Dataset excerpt
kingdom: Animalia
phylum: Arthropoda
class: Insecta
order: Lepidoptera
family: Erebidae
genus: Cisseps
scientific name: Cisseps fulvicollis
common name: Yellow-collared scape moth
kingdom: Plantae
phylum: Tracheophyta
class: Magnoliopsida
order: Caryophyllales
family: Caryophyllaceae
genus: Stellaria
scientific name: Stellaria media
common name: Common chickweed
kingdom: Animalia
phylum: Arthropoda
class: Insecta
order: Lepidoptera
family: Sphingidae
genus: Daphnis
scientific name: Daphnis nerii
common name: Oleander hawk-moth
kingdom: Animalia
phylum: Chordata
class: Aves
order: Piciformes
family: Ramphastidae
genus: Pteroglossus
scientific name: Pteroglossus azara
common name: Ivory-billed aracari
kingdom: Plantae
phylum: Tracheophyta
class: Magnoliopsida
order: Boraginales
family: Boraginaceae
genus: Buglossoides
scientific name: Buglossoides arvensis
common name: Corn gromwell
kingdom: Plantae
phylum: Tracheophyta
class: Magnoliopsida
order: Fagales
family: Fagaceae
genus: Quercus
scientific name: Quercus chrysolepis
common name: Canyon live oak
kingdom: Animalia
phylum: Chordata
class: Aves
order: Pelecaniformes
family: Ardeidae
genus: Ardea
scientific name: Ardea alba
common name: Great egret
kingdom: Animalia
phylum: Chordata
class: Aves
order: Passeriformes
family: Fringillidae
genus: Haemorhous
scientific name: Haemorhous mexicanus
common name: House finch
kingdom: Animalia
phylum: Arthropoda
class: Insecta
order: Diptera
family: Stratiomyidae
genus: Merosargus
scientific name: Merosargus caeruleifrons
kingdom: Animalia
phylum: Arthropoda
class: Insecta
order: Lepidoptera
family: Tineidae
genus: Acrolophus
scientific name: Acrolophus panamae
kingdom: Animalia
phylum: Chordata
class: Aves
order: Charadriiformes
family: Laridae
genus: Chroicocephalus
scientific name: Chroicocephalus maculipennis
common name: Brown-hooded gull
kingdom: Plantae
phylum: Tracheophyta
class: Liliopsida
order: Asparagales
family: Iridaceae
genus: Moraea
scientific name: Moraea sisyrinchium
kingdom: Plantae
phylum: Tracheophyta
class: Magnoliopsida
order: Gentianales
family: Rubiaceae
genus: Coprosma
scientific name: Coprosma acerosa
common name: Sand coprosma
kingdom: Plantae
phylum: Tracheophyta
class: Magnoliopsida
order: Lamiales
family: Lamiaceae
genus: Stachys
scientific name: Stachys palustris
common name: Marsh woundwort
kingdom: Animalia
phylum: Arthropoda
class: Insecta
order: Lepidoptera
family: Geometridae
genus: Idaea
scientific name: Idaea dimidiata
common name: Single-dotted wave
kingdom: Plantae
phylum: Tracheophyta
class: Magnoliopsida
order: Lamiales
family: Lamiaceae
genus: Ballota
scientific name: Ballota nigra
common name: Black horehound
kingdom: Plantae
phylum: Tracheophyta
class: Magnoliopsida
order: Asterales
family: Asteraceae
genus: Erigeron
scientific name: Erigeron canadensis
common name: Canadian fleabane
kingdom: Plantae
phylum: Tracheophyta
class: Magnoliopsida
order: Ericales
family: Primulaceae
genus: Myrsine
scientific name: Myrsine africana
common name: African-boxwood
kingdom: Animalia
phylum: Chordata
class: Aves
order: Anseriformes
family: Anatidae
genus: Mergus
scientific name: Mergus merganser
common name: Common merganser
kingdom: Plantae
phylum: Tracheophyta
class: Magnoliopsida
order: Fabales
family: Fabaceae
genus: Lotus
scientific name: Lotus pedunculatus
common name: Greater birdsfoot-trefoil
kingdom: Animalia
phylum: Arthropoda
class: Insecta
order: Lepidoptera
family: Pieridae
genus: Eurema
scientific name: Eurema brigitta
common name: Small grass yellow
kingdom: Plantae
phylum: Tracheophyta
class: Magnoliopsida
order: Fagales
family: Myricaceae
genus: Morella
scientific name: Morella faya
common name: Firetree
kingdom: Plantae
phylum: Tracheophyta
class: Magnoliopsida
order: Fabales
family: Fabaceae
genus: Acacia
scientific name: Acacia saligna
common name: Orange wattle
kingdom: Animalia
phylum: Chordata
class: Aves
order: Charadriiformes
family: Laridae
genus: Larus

# Your goal
Copy every line of the data above word for word, keeping the original order.

# The solution
kingdom: Animalia
phylum: Arthropoda
class: Insecta
order: Lepidoptera
family: Erebidae
genus: Cisseps
scientific name: Cisseps fulvicollis
common name: Yellow-collared scape moth
kingdom: Plantae
phylum: Tracheophyta
class: Magnoliopsida
order: Caryophyllales
family: Caryophyllaceae
genus: Stellaria
scientific name: Stellaria media
common name: Common chickweed
kingdom: Animalia
phylum: Arthropoda
class: Insecta
order: Lepidoptera
family: Sphingidae
genus: Daphnis
scientific name: Daphnis nerii
common name: Oleander hawk-moth
kingdom: Animalia
phylum: Chordata
class: Aves
order: Piciformes
family: Ramphastidae
genus: Pteroglossus
scientific name: Pteroglossus azara
common name: Ivory-billed aracari
kingdom: Plantae
phylum: Tracheophyta
class: Magnoliopsida
order: Boraginales
family: Boraginaceae
genus: Buglossoides
scientific name: Buglossoides arvensis
common name: Corn gromwell
kingdom: Plantae
phylum: Tracheophyta
class: Magnoliopsida
order: Fagales
family: Fagaceae
genus: Quercus
scientific name: Quercus chrysolepis
common name: Canyon live oak
kingdom: Animalia
phylum: Chordata
class: Aves
order: Pelecaniformes
family: Ardeidae
genus: Ardea
scientific name: Ardea alba
common name: Great egret
kingdom: Animalia
phylum: Chordata
class: Aves
order: Passeriformes
family: Fringillidae
genus: Haemorhous
scientific name: Haemorhous mexicanus
common name: House finch
kingdom: Animalia
phylum: Arthropoda
class: Insecta
order: Diptera
family: Stratiomyidae
genus: Merosargus
scientific name: Merosargus caeruleifrons
kingdom: Animalia
phylum: Arthropoda
class: Insecta
order: Lepidoptera
family: Tineidae
genus: Acrolophus
scientific name: Acrolophus panamae
kingdom: Animalia
phylum: Chordata
class: Aves
order: Charadriiformes
family: Laridae
genus: Chroicocephalus
scientific name: Chroicocephalus maculipennis
common name: Brown-hooded gull
kingdom: Plantae
phylum: Tracheophyta
class: Liliopsida
order: Asparagales
family: Iridaceae
genus: Moraea
scientific name: Moraea sisyrinchium
kingdom: Plantae
phylum: Tracheophyta
class: Magnoliopsida
order: Gentianales
family: Rubiaceae
genus: Coprosma
scientific name: Coprosma acerosa
common name: Sand coprosma
kingdom: Plantae
phylum: Tracheophyta
class: Magnoliopsida
order: Lamiales
family: Lamiaceae
genus: Stachys
scientific name: Stachys palustris
common name: Marsh woundwort
kingdom: Animalia
phylum: Arthropoda
class: Insecta
order: Lepidoptera
family: Geometridae
genus: Idaea
scientific name: Idaea dimidiata
common name: Single-dotted wave
kingdom: Plantae
phylum: Tracheophyta
class: Magnoliopsida
order: Lamiales
family: Lamiaceae
genus: Ballota
scientific name: Ballota nigra
common name: Black horehound
kingdom: Plantae
phylum: Tracheophyta
class: Magnoliopsida
order: Asterales
family: Asteraceae
genus: Erigeron
scientific name: Erigeron canadensis
common name: Canadian fleabane
kingdom: Plantae
phylum: Tracheophyta
class: Magnoliopsida
order: Ericales
family: Primulaceae
genus: Myrsine
scientific name: Myrsine africana
common name: African-boxwood
kingdom: Animalia
phylum: Chordata
class: Aves
order: Anseriformes
family: Anatidae
genus: Mergus
scientific name: Mergus merganser
common name: Common merganser
kingdom: Plantae
phylum: Tracheophyta
class: Magnoliopsida
order: Fabales
family: Fabaceae
genus: Lotus
scientific name: Lotus pedunculatus
common name: Greater birdsfoot-trefoil
kingdom: Animalia
phylum: Arthropoda
class: Insecta
order: Lepidoptera
family: Pieridae
genus: Eurema
scientific name: Eurema brigitta
common name: Small grass yellow
kingdom: Plantae
phylum: Tracheophyta
class: Magnoliopsida
order: Fagales
family: Myricaceae
genus: Morella
scientific name: Morella faya
common name: Firetree
kingdom: Plantae
phylum: Tracheophyta
class: Magnoliopsida
order: Fabales
family: Fabaceae
genus: Acacia
scientific name: Acacia saligna
common name: Orange wattle
kingdom: Animalia
phylum: Chordata
class: Aves
order: Charadriiformes
family: Laridae
genus: Larus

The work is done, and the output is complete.